Down to the last word, output the records below, skipping any images.

GIVEN DATA>
::::
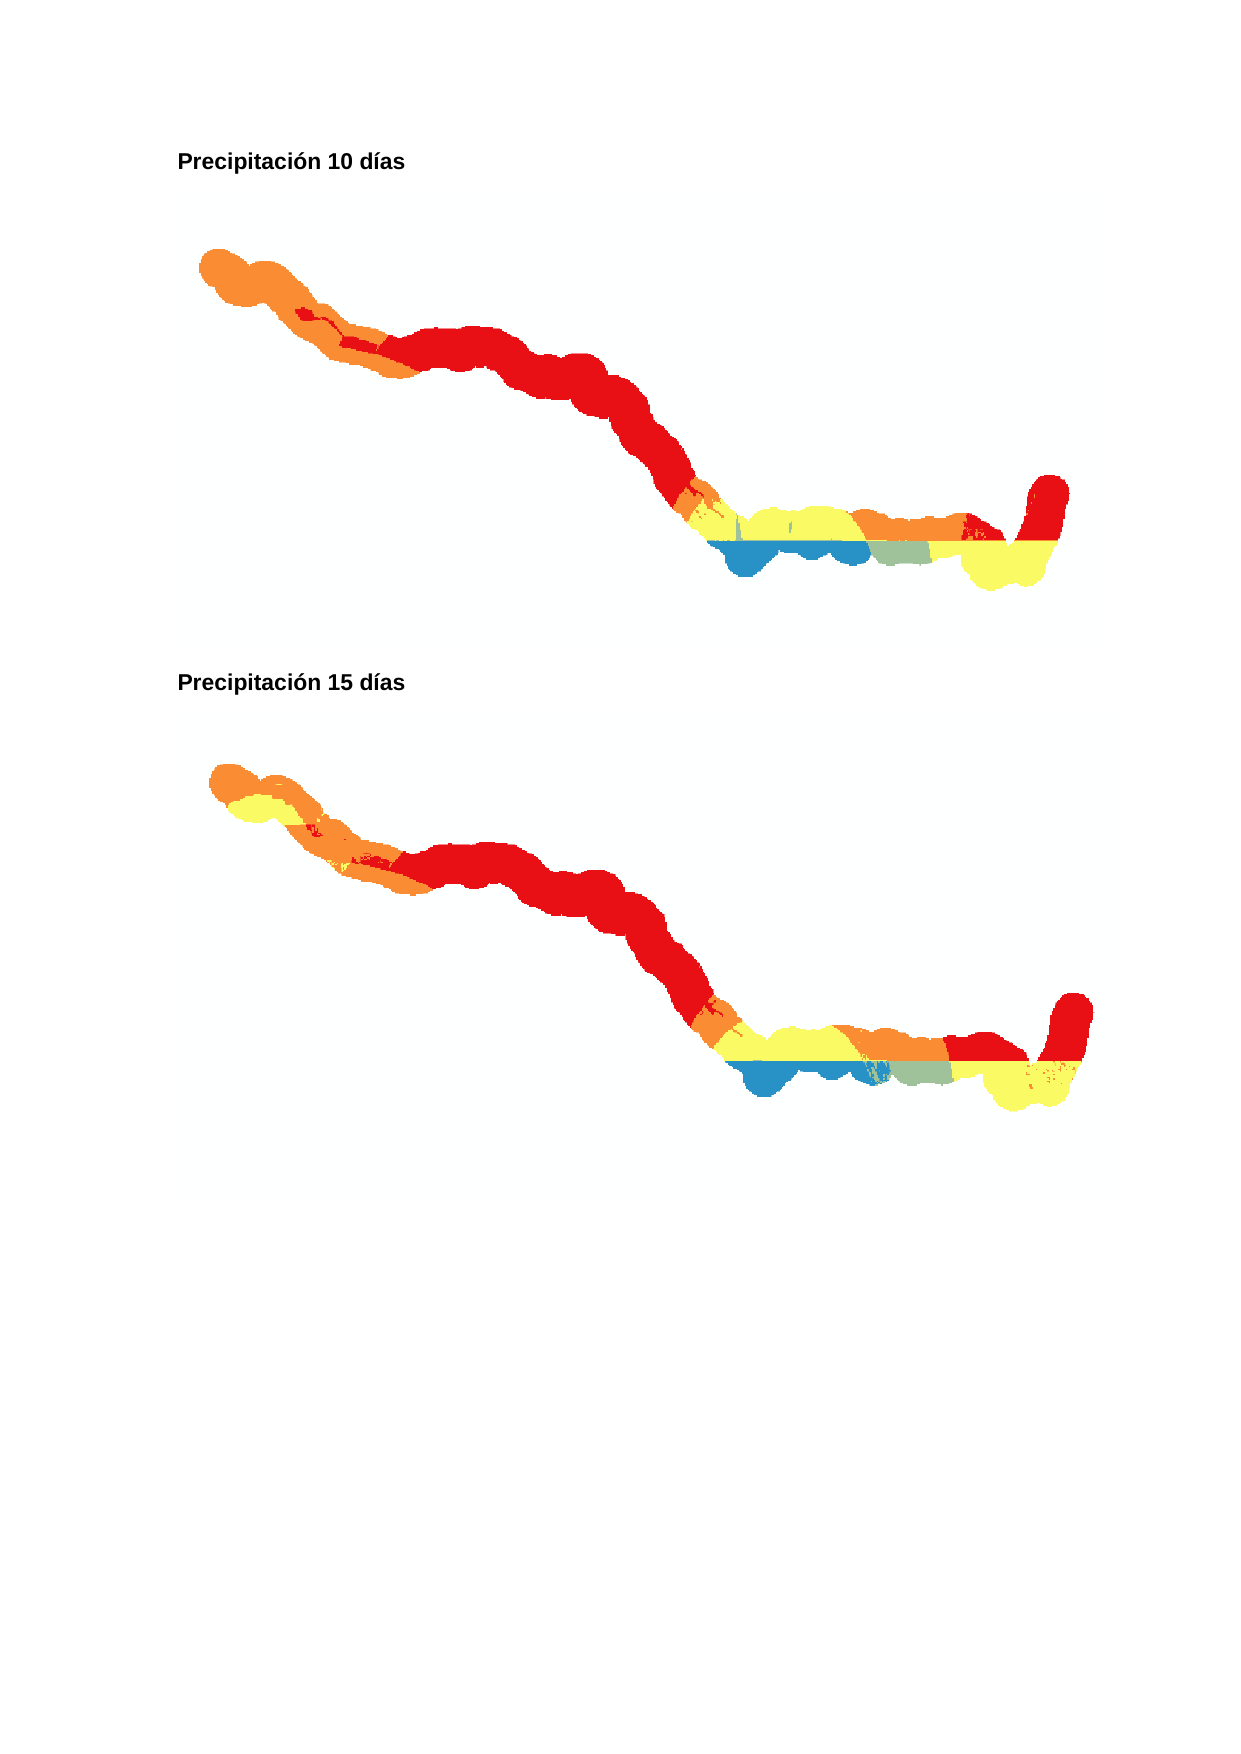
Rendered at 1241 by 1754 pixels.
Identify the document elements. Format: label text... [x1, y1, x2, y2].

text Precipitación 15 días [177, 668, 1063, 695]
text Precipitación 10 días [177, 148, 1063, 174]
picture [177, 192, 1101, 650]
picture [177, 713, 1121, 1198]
::::
EXERCISE RESPONSE>
Rendered at 1241 by 1754 pixels.
Identify the document elements. Format: label text... [x1, y1, x2, y2].

text Precipitación 15 días [177, 668, 1063, 695]
text Precipitación 10 días [177, 148, 1063, 174]
picture [177, 192, 1101, 650]
picture [177, 713, 1121, 1198]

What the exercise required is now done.